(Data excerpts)

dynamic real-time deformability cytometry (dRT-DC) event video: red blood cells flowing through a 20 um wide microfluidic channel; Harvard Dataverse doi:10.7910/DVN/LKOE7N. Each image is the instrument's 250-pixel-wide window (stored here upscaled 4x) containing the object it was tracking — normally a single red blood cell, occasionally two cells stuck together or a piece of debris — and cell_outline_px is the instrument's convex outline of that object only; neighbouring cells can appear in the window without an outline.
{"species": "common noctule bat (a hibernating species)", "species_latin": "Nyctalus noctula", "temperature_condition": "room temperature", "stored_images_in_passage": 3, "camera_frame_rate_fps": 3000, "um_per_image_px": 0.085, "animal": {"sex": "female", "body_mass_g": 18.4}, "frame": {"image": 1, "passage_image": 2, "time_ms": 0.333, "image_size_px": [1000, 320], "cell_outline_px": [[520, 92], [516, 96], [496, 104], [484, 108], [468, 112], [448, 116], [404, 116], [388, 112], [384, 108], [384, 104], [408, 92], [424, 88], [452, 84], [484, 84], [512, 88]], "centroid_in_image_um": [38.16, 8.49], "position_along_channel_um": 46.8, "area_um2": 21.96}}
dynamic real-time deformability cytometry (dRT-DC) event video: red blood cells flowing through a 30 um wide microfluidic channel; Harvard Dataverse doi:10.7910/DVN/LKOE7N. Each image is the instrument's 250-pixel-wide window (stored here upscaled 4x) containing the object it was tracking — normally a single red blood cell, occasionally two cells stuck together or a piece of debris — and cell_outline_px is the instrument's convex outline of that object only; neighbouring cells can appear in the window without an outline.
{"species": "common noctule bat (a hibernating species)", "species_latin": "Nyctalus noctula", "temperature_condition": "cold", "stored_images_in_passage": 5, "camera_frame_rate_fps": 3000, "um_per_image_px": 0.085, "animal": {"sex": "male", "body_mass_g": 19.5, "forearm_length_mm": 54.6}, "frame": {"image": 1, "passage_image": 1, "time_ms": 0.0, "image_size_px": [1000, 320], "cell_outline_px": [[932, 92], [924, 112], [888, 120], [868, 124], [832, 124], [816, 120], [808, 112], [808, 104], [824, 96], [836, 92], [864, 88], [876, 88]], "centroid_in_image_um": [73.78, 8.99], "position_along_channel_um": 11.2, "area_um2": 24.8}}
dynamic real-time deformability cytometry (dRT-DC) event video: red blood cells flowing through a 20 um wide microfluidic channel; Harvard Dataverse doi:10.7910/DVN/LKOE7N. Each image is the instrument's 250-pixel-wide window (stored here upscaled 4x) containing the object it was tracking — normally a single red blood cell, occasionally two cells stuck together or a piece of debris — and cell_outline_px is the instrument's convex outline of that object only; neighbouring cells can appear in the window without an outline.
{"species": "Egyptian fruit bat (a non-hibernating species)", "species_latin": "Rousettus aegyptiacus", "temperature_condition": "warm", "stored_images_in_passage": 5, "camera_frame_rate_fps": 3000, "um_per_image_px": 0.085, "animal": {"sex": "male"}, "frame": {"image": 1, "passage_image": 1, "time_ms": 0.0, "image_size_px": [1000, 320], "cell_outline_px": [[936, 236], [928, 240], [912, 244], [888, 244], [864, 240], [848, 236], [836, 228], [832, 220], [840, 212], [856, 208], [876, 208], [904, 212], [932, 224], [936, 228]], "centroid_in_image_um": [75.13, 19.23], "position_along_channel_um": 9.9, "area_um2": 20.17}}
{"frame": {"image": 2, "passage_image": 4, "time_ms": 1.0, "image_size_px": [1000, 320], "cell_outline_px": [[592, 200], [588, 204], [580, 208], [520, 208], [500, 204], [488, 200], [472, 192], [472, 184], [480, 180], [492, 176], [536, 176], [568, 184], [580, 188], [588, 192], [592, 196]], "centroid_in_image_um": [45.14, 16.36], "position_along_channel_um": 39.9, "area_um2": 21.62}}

§ **Exercise aim**:
Repeat all the entries word for word.

§ **Result of this task**:
dynamic real-time deformability cytometry (dRT-DC) event video: red blood cells flowing through a 20 um wide microfluidic channel; Harvard Dataverse doi:10.7910/DVN/LKOE7N. Each image is the instrument's 250-pixel-wide window (stored here upscaled 4x) containing the object it was tracking — normally a single red blood cell, occasionally two cells stuck together or a piece of debris — and cell_outline_px is the instrument's convex outline of that object only; neighbouring cells can appear in the window without an outline.
{"species": "common noctule bat (a hibernating species)", "species_latin": "Nyctalus noctula", "temperature_condition": "room temperature", "stored_images_in_passage": 3, "camera_frame_rate_fps": 3000, "um_per_image_px": 0.085, "animal": {"sex": "female", "body_mass_g": 18.4}, "frame": {"image": 1, "passage_image": 2, "time_ms": 0.333, "image_size_px": [1000, 320], "cell_outline_px": [[520, 92], [516, 96], [496, 104], [484, 108], [468, 112], [448, 116], [404, 116], [388, 112], [384, 108], [384, 104], [408, 92], [424, 88], [452, 84], [484, 84], [512, 88]], "centroid_in_image_um": [38.16, 8.49], "position_along_channel_um": 46.8, "area_um2": 21.96}}
dynamic real-time deformability cytometry (dRT-DC) event video: red blood cells flowing through a 30 um wide microfluidic channel; Harvard Dataverse doi:10.7910/DVN/LKOE7N. Each image is the instrument's 250-pixel-wide window (stored here upscaled 4x) containing the object it was tracking — normally a single red blood cell, occasionally two cells stuck together or a piece of debris — and cell_outline_px is the instrument's convex outline of that object only; neighbouring cells can appear in the window without an outline.
{"species": "common noctule bat (a hibernating species)", "species_latin": "Nyctalus noctula", "temperature_condition": "cold", "stored_images_in_passage": 5, "camera_frame_rate_fps": 3000, "um_per_image_px": 0.085, "animal": {"sex": "male", "body_mass_g": 19.5, "forearm_length_mm": 54.6}, "frame": {"image": 1, "passage_image": 1, "time_ms": 0.0, "image_size_px": [1000, 320], "cell_outline_px": [[932, 92], [924, 112], [888, 120], [868, 124], [832, 124], [816, 120], [808, 112], [808, 104], [824, 96], [836, 92], [864, 88], [876, 88]], "centroid_in_image_um": [73.78, 8.99], "position_along_channel_um": 11.2, "area_um2": 24.8}}
dynamic real-time deformability cytometry (dRT-DC) event video: red blood cells flowing through a 20 um wide microfluidic channel; Harvard Dataverse doi:10.7910/DVN/LKOE7N. Each image is the instrument's 250-pixel-wide window (stored here upscaled 4x) containing the object it was tracking — normally a single red blood cell, occasionally two cells stuck together or a piece of debris — and cell_outline_px is the instrument's convex outline of that object only; neighbouring cells can appear in the window without an outline.
{"species": "Egyptian fruit bat (a non-hibernating species)", "species_latin": "Rousettus aegyptiacus", "temperature_condition": "warm", "stored_images_in_passage": 5, "camera_frame_rate_fps": 3000, "um_per_image_px": 0.085, "animal": {"sex": "male"}, "frame": {"image": 1, "passage_image": 1, "time_ms": 0.0, "image_size_px": [1000, 320], "cell_outline_px": [[936, 236], [928, 240], [912, 244], [888, 244], [864, 240], [848, 236], [836, 228], [832, 220], [840, 212], [856, 208], [876, 208], [904, 212], [932, 224], [936, 228]], "centroid_in_image_um": [75.13, 19.23], "position_along_channel_um": 9.9, "area_um2": 20.17}}
{"frame": {"image": 2, "passage_image": 4, "time_ms": 1.0, "image_size_px": [1000, 320], "cell_outline_px": [[592, 200], [588, 204], [580, 208], [520, 208], [500, 204], [488, 200], [472, 192], [472, 184], [480, 180], [492, 176], [536, 176], [568, 184], [580, 188], [588, 192], [592, 196]], "centroid_in_image_um": [45.14, 16.36], "position_along_channel_um": 39.9, "area_um2": 21.62}}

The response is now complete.